Task directions:
What lines in the data hold the string "knee"? Show them.

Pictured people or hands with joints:
++++++

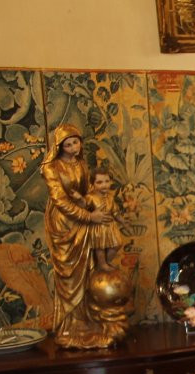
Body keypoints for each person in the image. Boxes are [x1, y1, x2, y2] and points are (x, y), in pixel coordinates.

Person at [41, 124, 120, 348]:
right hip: (63, 224)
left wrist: (96, 209)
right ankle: (68, 328)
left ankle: (87, 322)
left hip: (84, 223)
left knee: (87, 270)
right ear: (59, 147)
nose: (73, 147)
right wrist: (88, 216)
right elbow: (59, 200)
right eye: (67, 145)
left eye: (75, 142)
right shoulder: (51, 168)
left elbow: (87, 194)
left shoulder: (81, 164)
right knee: (69, 275)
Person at [83, 169, 124, 272]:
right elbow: (83, 209)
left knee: (117, 243)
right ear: (92, 184)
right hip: (98, 227)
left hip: (110, 227)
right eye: (99, 182)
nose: (104, 185)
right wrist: (80, 200)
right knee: (100, 246)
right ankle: (102, 264)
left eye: (107, 181)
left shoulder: (110, 198)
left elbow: (115, 212)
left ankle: (107, 261)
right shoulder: (90, 197)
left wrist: (122, 221)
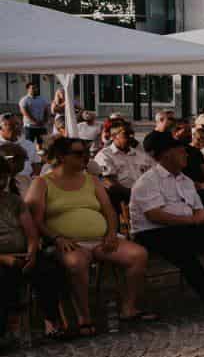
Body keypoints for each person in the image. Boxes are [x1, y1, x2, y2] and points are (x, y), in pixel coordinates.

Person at [26, 136, 151, 335]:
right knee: (76, 263)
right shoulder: (42, 183)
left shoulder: (91, 180)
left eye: (86, 153)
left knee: (138, 255)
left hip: (101, 240)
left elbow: (109, 210)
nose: (85, 157)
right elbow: (35, 220)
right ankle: (84, 317)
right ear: (61, 156)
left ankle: (129, 308)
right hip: (67, 243)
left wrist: (111, 233)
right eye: (78, 154)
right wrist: (57, 238)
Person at [131, 131, 204, 315]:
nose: (186, 155)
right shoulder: (148, 181)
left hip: (183, 227)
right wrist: (192, 219)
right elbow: (155, 215)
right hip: (154, 232)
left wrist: (198, 216)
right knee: (184, 253)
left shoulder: (185, 180)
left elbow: (198, 209)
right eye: (181, 151)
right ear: (167, 155)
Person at [0, 152, 65, 340]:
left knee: (49, 269)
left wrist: (32, 252)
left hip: (23, 254)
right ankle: (5, 328)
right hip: (3, 258)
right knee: (4, 278)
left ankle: (51, 320)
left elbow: (30, 232)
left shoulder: (14, 201)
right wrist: (5, 259)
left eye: (3, 177)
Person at [92, 122, 153, 212]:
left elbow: (152, 175)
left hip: (146, 198)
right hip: (121, 200)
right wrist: (133, 194)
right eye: (126, 134)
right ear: (113, 136)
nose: (131, 136)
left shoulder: (140, 154)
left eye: (132, 133)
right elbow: (108, 182)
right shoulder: (105, 155)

++++++

Exercise response:
left knee: (87, 270)
right knee: (69, 275)
left knee: (117, 243)
right knee: (100, 246)
right knee: (76, 263)
left knee: (138, 255)
right knee: (184, 253)
left knee: (49, 269)
right knee: (4, 278)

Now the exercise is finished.